### [About this exercise]
Please continue the forum thread below on choosing a copper cookware set, picking up from where it stops.

### [Extract provided]
· · · ·

# Copper Cookware Set



## deloresaber (Jan 1, 2017)

Hey Guys,

I'm looking for suggestions on awesome copper cookware that has lasted you a really long time (with proper care of course).

I had a set made by Cuisinart _forever_ and it was great but I recently passed it down to my son for his first apartment. I found a pretty this pretty good review guide online and was going to go with the Lagostina they suggested but was wondering if anyone had any suggestions before I too the plunge (it's expensive).

Thanks!!


----------



## bsmiddy (Jan 13, 2017)

Years ago I had some Mauviel hammered cooper pieces that were tin lined. Spent a load of time polishing and keeping them looking good. I think Mauviel has some that are stainless lined and non reactive now. A bit on the pricey $$$ side but they are a quality product.


----------



## captainbligh (Feb 25, 2017)

· · · ·

### [Data to examine]
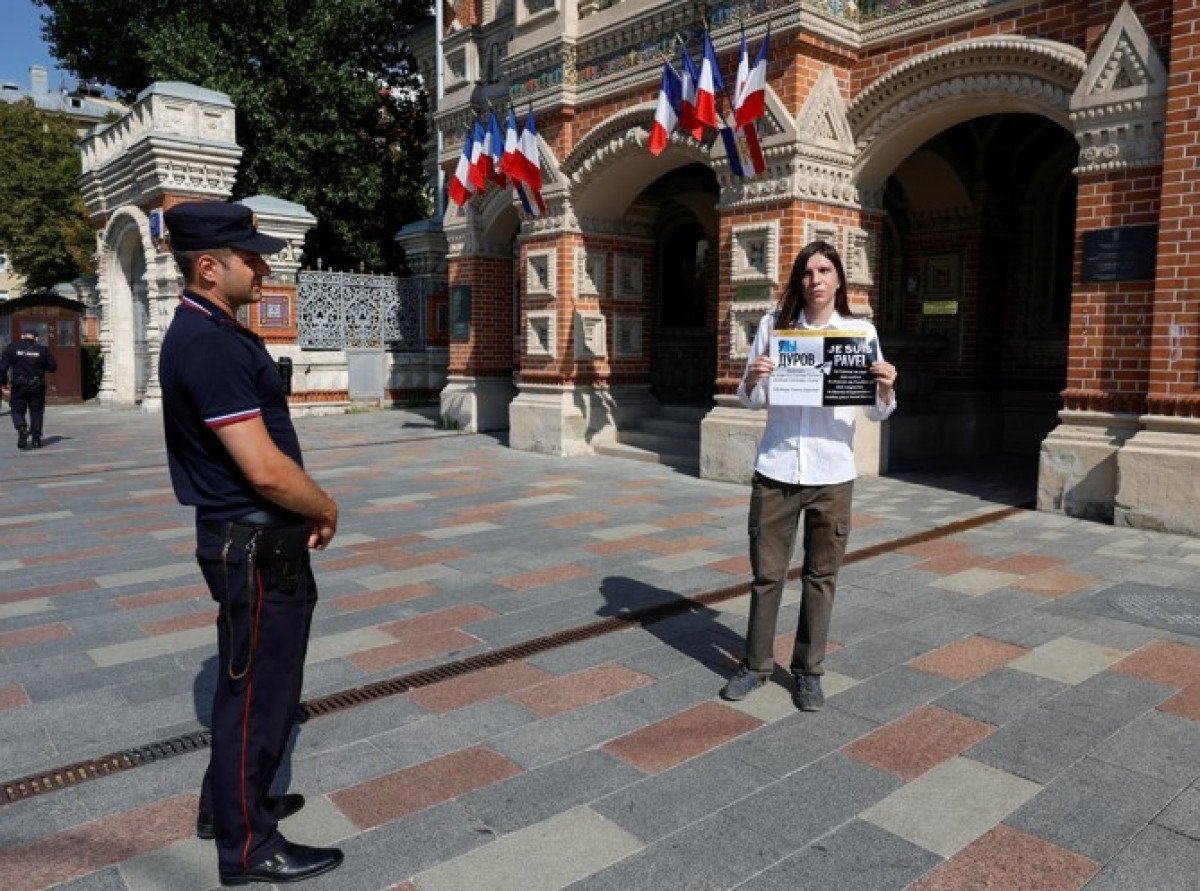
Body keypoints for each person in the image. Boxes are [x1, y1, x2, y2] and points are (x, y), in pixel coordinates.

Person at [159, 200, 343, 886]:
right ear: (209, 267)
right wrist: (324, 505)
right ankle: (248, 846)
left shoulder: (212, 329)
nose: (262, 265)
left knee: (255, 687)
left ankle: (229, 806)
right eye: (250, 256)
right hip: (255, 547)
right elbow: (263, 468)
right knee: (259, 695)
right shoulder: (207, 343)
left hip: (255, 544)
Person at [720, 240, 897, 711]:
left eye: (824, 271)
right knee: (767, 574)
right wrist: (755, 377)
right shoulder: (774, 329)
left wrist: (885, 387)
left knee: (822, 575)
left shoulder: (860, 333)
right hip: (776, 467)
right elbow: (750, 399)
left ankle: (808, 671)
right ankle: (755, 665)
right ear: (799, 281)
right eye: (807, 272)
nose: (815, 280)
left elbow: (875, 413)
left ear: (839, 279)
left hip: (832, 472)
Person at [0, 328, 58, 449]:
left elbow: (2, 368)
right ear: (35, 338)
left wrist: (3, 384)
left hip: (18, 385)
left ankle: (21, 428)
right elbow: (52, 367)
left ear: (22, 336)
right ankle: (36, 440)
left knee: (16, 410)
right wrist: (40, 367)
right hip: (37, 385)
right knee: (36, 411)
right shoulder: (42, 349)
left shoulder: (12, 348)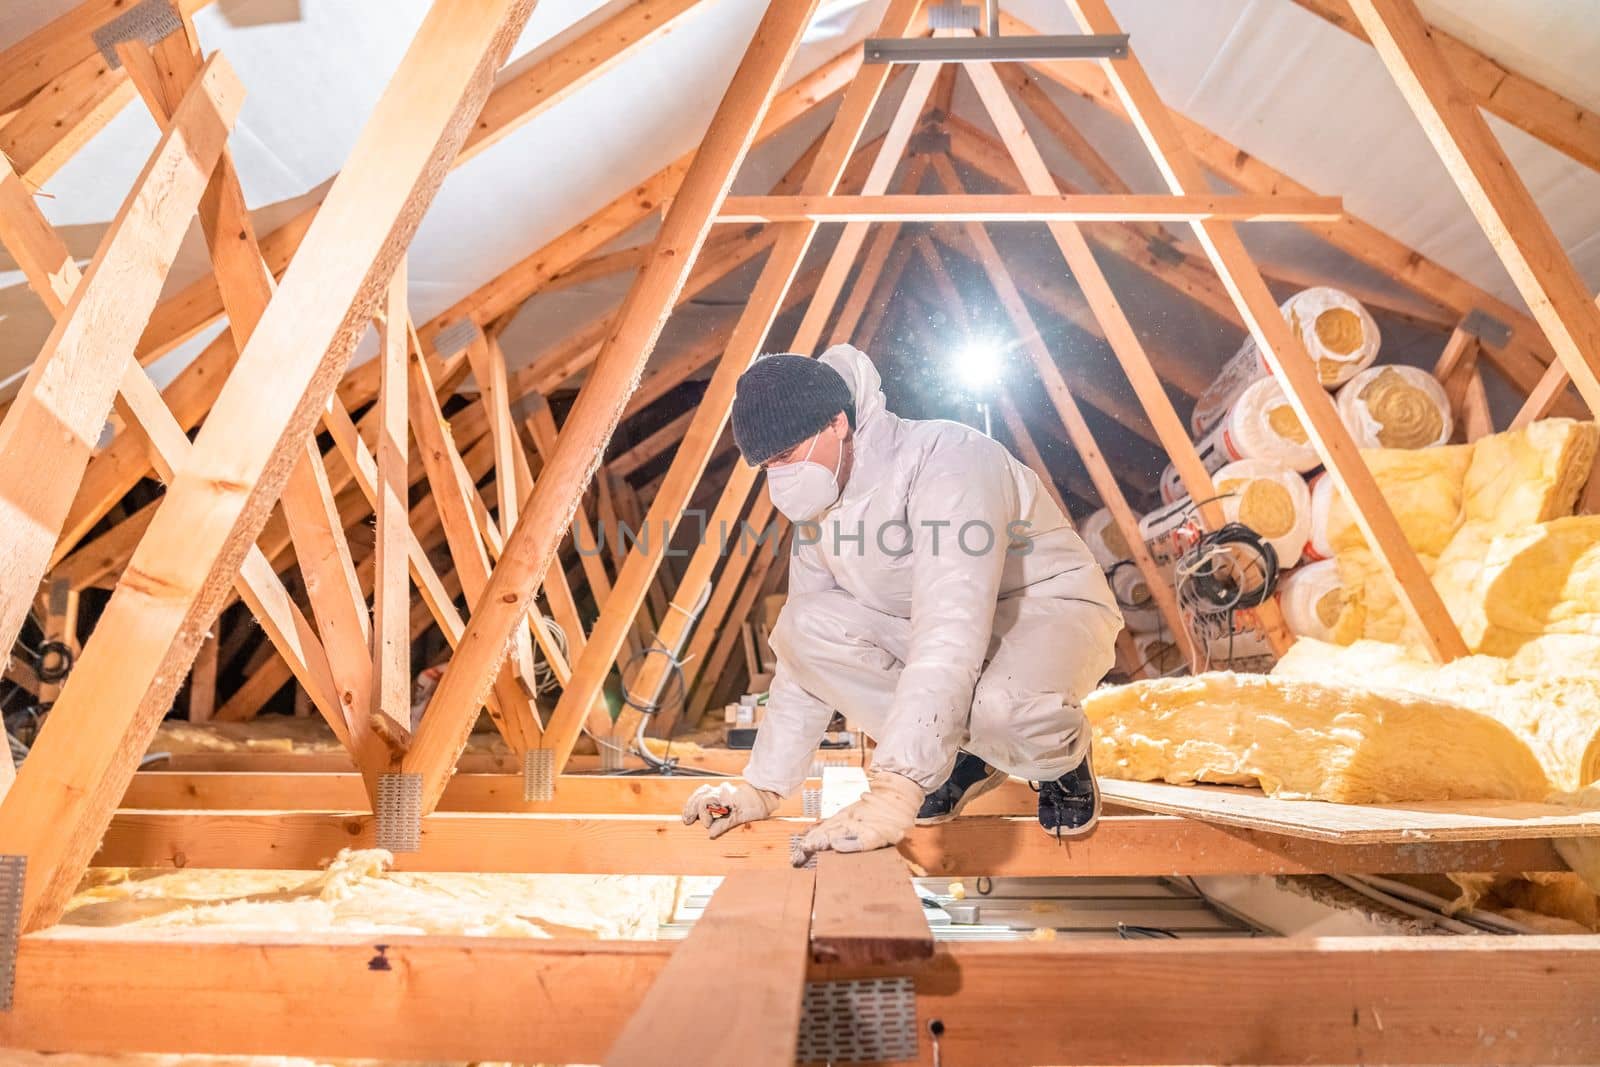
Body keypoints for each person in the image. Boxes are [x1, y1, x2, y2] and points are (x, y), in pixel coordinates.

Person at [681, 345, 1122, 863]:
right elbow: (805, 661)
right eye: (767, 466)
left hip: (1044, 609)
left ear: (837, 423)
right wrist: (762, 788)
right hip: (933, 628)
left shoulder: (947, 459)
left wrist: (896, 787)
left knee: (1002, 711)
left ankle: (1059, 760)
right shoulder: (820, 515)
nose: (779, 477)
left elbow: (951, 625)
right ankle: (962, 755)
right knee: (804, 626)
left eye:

· · · ·

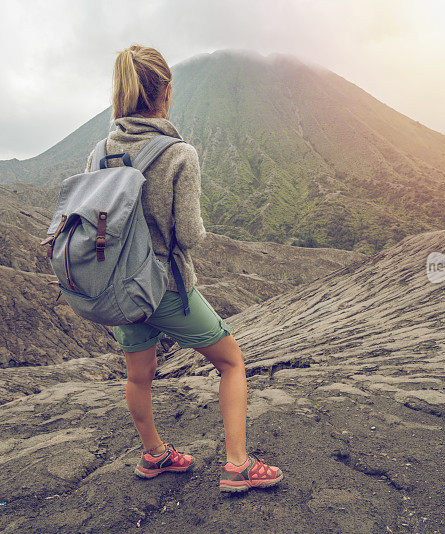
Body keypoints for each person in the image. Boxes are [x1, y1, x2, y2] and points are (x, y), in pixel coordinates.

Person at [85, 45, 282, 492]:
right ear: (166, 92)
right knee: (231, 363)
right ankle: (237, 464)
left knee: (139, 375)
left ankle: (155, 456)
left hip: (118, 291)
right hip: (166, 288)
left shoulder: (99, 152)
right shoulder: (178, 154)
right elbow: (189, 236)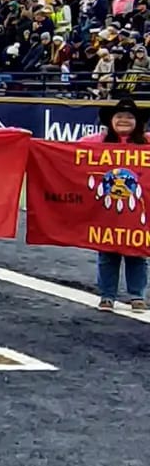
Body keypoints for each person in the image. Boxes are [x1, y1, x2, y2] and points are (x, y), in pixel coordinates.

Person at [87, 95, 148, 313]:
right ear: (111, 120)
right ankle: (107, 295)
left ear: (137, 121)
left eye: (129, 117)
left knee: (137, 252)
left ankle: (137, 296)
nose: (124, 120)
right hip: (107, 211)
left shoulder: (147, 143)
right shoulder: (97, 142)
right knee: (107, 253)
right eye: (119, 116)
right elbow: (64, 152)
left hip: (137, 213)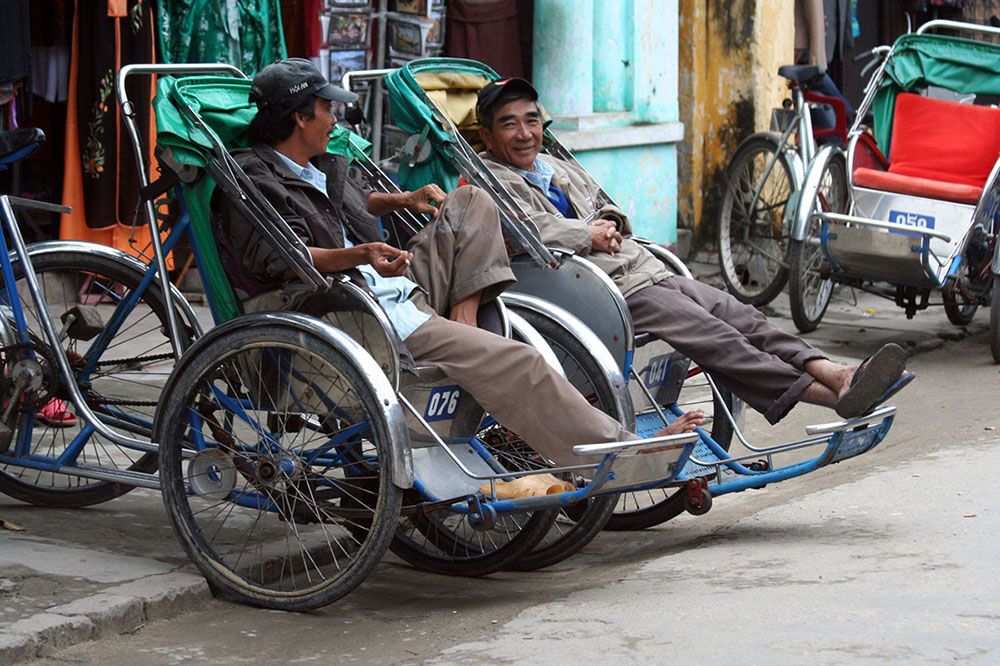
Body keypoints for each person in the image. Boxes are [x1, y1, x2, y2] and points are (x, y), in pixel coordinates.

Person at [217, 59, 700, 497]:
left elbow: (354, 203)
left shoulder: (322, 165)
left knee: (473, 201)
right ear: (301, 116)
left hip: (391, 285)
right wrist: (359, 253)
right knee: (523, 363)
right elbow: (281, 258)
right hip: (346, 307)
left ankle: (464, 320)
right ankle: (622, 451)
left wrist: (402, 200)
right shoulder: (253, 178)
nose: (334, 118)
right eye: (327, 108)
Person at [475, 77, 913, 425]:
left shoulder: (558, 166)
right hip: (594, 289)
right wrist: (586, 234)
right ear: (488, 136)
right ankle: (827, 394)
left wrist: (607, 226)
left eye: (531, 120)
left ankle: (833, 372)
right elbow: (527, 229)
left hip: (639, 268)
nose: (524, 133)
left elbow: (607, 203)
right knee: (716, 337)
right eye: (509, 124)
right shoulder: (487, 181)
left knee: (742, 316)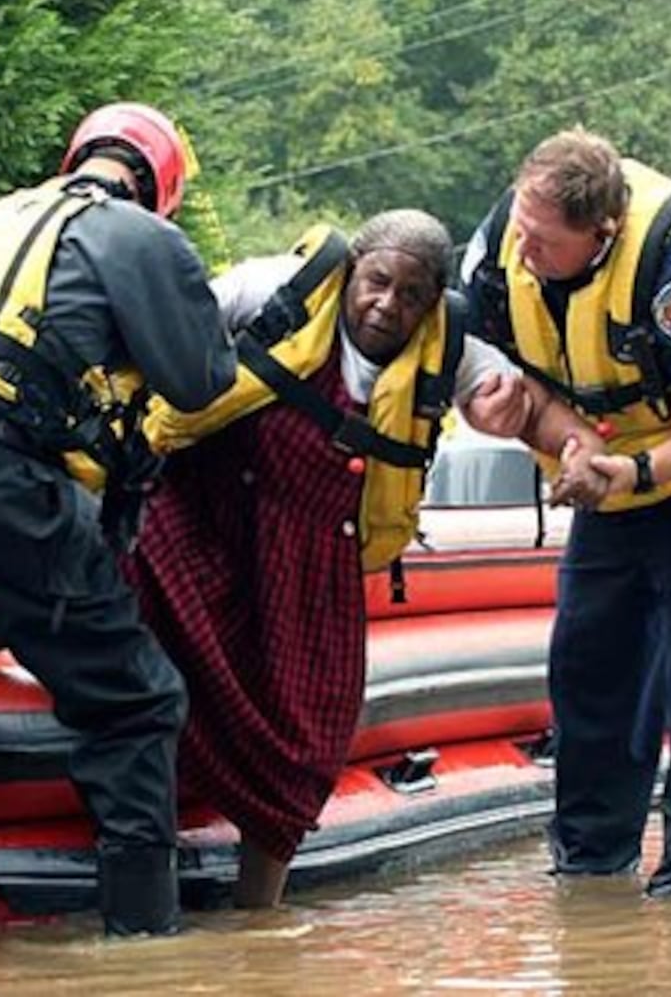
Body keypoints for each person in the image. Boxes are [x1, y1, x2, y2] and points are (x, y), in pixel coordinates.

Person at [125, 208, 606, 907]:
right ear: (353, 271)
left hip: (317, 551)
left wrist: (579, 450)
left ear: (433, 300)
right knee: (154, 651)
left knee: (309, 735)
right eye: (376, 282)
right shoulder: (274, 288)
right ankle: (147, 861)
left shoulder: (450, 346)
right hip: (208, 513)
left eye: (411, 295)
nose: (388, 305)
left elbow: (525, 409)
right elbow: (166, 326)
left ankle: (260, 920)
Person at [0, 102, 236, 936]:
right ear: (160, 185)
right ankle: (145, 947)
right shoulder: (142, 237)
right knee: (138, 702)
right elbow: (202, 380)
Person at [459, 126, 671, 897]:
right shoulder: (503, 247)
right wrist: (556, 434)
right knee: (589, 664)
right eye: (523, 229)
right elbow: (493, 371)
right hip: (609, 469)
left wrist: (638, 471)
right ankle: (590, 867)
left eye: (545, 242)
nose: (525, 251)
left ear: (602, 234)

· · · ·

### [Result of this exercise]
Yeah... Mauviel's got a few lines that are stainless rather than tin on the inside, good thickness copper and solid handles. The version that I had a chance to use when visiting a friend over the last few years was the M'250c with heavier pans & cast iron handles I think? Amazing pieces. Did a few dishes in those and really enjoyed working with them... notably did duck a l'orange which meant doing duck stock in a tall sauce pan (not angled like a Windsor or curved like some are), did some caramel into a gastrique & eventually turned that into the final sauce in another shallower sauce pan that I think they call a "saute" instead, and did the sear & oven to finish of the duck in a larger fry pan. All worked great. Took a little while to heat up, but once they did, very response and uniform heating. On another visit did a braise in a larger double-handled "rondeau" (I think they may call it a stock pot but to me it isn't deep like I would think of one of those), again, awesome. Not sure if I liked it better than doing similar in a Le Creuset, hard to pick either one both so good.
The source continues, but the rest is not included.